Reproduce the race report starting with the words "RRW: Donavan Brazier" and ending after "Athletics Indoor Tour.", switching "tonight" to "this evening".

▶ _Source extract_:
———

RRW: Donavan Brazier Blasts Fast 600m At New Balance Indoor Grand Prix
January 25, 2020
By David Monti, @d9monti
(c) 2020 Race Results Weekly, all rights reserved
BOSTON (25-Jan) — Taking to the track at the Reggie Lewis Track and Athletic Center here tonight for the final event of the New Balance Indoor Grand Prix, Donavan Brazier had only one thing on his mind: run fast. The reigning World Athletics 800m champion wasn’t looking for a tepid season opener like so many other athletes in January, but rather wanted to make a statement as he opened his Olympic year at the first event of the 2020 World Athletics Indoor Tour.
“It’s definitely a high bar to clear,” Brazier said of trying to beat his own world indoor best of 1:13.77 set 11 months ago in Staten Island, N.Y.

———

(Data items)
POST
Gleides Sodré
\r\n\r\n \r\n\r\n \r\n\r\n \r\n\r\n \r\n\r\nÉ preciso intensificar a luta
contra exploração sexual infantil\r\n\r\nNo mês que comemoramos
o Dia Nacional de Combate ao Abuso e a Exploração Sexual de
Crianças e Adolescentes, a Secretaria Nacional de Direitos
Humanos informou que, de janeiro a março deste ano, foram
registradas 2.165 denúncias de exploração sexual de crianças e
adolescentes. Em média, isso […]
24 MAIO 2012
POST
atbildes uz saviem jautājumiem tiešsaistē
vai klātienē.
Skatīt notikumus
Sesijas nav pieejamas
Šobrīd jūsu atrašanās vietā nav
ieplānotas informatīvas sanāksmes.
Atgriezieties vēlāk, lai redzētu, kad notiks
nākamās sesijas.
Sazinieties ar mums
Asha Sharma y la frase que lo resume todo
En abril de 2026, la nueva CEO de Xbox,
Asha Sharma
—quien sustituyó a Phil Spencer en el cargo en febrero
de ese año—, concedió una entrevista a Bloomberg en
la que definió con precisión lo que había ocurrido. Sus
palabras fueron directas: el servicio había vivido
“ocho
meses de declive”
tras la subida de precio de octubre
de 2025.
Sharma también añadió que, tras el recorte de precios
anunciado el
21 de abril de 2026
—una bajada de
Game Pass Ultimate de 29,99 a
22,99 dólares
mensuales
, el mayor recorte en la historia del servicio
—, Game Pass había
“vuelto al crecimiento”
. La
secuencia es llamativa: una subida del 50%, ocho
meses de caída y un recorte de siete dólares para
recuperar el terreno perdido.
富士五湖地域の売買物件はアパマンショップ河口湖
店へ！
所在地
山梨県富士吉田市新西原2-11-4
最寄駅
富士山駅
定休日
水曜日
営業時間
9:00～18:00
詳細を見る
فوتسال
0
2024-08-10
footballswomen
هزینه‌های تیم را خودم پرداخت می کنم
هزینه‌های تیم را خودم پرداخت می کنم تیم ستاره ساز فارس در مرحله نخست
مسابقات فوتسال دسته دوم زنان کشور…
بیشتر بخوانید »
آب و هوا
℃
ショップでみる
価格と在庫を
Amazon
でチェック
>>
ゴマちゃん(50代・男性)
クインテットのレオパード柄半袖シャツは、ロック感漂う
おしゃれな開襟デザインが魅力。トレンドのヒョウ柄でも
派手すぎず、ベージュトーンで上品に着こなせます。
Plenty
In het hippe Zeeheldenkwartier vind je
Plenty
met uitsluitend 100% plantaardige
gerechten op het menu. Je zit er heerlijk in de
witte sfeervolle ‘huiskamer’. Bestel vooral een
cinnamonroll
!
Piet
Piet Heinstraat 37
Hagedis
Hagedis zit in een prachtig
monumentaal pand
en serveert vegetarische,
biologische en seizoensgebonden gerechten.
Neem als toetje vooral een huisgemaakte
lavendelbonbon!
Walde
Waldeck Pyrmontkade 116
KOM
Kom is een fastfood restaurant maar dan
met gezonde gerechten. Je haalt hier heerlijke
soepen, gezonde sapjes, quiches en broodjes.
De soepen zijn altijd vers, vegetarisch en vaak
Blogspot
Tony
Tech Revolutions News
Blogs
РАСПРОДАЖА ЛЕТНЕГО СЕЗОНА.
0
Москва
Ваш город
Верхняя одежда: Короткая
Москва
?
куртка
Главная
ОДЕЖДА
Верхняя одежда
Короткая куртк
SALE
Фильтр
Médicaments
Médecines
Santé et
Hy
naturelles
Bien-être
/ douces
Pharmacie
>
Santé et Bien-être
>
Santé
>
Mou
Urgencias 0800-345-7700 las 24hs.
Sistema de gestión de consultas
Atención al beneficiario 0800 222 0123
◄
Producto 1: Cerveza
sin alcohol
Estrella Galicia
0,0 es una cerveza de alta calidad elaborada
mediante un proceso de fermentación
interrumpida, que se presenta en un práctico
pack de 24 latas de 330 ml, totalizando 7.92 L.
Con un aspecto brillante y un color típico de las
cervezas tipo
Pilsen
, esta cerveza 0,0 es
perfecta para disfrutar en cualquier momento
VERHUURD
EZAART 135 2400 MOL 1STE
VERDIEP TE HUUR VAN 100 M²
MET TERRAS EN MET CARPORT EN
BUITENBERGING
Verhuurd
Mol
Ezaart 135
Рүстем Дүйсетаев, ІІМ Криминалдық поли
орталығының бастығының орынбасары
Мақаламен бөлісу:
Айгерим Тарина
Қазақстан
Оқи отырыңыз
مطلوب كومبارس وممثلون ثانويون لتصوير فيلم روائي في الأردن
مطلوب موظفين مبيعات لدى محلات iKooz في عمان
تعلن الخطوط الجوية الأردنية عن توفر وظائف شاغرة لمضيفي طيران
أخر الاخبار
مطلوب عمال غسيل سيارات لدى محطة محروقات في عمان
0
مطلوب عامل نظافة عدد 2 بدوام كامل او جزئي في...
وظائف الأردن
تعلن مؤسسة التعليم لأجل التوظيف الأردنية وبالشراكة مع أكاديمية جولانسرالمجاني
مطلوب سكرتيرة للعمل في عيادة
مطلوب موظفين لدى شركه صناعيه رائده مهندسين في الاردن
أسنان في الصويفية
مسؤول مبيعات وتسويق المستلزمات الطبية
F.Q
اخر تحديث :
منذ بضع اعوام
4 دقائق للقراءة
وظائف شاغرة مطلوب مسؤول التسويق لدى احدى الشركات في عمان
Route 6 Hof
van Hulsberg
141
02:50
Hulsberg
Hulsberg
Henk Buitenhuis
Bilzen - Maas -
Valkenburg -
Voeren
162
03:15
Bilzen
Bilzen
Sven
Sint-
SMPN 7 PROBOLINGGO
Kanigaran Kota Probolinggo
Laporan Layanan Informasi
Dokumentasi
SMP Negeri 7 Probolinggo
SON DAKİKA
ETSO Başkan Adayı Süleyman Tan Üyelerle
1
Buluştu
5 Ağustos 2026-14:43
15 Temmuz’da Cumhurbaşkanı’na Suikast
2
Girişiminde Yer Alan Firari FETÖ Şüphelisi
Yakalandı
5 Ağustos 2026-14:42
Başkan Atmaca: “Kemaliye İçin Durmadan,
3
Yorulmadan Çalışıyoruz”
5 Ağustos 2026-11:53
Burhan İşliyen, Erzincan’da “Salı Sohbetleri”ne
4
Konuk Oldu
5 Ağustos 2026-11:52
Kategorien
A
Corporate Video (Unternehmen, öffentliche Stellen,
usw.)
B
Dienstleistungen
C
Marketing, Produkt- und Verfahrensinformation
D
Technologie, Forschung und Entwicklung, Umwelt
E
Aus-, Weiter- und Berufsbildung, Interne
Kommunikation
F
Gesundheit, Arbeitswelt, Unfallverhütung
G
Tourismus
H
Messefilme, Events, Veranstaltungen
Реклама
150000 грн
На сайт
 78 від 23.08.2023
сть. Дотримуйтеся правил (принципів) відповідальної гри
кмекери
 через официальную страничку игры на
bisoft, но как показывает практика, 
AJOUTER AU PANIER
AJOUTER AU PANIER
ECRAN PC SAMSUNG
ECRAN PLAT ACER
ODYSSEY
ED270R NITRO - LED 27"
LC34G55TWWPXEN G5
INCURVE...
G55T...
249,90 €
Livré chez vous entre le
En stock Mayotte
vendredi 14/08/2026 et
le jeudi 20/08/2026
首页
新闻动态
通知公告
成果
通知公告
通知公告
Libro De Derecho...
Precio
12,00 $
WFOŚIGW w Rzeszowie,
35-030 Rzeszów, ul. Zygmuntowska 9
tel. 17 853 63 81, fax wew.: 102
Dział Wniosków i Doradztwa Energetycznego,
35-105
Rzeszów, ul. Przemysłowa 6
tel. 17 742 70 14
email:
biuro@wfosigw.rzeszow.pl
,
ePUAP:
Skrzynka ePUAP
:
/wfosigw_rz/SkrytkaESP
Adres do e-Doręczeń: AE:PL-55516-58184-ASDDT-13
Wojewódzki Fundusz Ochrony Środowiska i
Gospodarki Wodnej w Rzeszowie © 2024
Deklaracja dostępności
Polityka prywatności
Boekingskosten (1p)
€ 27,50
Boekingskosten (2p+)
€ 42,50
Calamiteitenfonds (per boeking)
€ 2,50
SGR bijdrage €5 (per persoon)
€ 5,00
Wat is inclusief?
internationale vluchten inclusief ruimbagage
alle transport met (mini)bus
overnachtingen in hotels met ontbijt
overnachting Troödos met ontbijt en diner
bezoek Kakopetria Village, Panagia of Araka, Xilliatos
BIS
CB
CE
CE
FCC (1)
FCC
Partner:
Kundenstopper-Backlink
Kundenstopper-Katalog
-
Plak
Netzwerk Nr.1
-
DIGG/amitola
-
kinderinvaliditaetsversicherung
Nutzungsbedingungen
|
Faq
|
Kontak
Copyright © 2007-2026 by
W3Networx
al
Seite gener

———

▶ _Answer for this exercise_:
RRW: Donavan Brazier Blasts Fast 600m At New Balance Indoor Grand Prix
January 25, 2020
By David Monti, @d9monti
(c) 2020 Race Results Weekly, all rights reserved
BOSTON (25-Jan) — Taking to the track at the Reggie Lewis Track and Athletic Center here this evening for the final event of the New Balance Indoor Grand Prix, Donavan Brazier had only one thing on his mind: run fast. The reigning World Athletics 800m champion wasn’t looking for a tepid season opener like so many other athletes in January, but rather wanted to make a statement as he opened his Olympic year at the first event of the 2020 World Athletics Indoor Tour.